Il sistema di coinvolgimento sociale è una rete di percorsi motori che controllano i muscoli del viso, della testa, del cuore e dei polmoni. La coordinazione e l’interazione di questi percorsi neurali ci permettono di inviare espressioni facciali e segnali corporei ad altri mammiferi. Questi segnali fanno sapere ad altri mammiferi se siamo sicuri di avvicinarci o meno. Il nervo vago è uno dei cinque nervi cranici coinvolti nel sistema di coinvolgimento sociale.

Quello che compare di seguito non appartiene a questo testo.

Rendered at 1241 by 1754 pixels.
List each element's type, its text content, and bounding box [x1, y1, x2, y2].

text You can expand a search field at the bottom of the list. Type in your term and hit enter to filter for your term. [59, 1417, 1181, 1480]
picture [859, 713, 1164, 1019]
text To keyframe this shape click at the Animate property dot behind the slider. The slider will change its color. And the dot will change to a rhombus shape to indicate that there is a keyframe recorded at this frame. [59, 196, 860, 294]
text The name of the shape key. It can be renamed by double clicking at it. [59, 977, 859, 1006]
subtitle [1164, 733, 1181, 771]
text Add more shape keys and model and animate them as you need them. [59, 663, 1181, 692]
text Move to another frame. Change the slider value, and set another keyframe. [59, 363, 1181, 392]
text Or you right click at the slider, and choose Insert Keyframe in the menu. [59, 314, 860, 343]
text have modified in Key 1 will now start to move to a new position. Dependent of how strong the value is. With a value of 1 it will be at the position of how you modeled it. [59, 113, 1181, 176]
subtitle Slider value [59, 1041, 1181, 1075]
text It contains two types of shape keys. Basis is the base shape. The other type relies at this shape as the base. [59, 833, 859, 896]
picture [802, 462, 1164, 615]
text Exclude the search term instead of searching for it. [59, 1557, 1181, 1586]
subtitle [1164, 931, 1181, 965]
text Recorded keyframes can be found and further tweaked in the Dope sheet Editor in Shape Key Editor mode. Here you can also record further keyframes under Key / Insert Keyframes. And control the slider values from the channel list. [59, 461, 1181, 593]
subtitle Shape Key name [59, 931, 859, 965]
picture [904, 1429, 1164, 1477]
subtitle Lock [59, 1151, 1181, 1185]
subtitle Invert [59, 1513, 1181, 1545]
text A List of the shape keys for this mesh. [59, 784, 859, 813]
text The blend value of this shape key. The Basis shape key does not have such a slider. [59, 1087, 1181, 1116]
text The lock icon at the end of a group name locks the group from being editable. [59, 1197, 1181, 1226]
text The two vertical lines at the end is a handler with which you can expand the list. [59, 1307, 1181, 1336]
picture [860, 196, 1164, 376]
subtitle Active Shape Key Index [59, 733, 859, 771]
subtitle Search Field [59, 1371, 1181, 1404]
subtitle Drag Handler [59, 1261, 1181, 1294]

Con l’evoluzione dei mammiferi, il sistema di coinvolgimento sociale si è sviluppato come meccanismo critico di sopravvivenza. Comunicando con il nostro sistema di coinvolgimento sociale e rilevando la sicurezza e il pericolo con la neurocezione e la percezione, siamo in grado di vivere in gruppo armoniosamente e comunicare rapidamente e non verbalmente.

Essere in grado di vivere in gruppo non è solo utile, è essenziale per la sopravvivenza dei mammiferi. Ci siamo evoluti per fare affidamento sugli altri per il sostentamento e la sicurezza. Dobbiamo vivere in gruppo non solo per garantire il cibo e proteggerci fisicamente, ma anche per co-regolare il nostro stato fisiologico. La coregolamentazione significa che quando ci sentiamo al sicuro diamo spunti di sicurezza a coloro che ci circondano, aiutandoli a sentirsi al sicuro e viceversa.

Questo è il motivo per cui stare da soli può essere traumatico per i mammiferi. Come scrive Porges, “Connettersi e co-regolare con gli altri è il nostro imperativo biologico. Sperimentiamo questo imperativo come una ricerca intrinseca di sicurezza che può essere raggiunta solo attraverso relazioni sociali di successo in cui co-regolariamo il nostro comportamento e la nostra fisiologia”.

Cerchiamo istintivamente la connessione e le relazioni con altri esseri umani e animali, in particolare quelli che ci fanno sentire al sicuro, a meno che il nostro sistema nervoso non rimanga bloccato nell’antico stato rettiliano di immobilizzazione.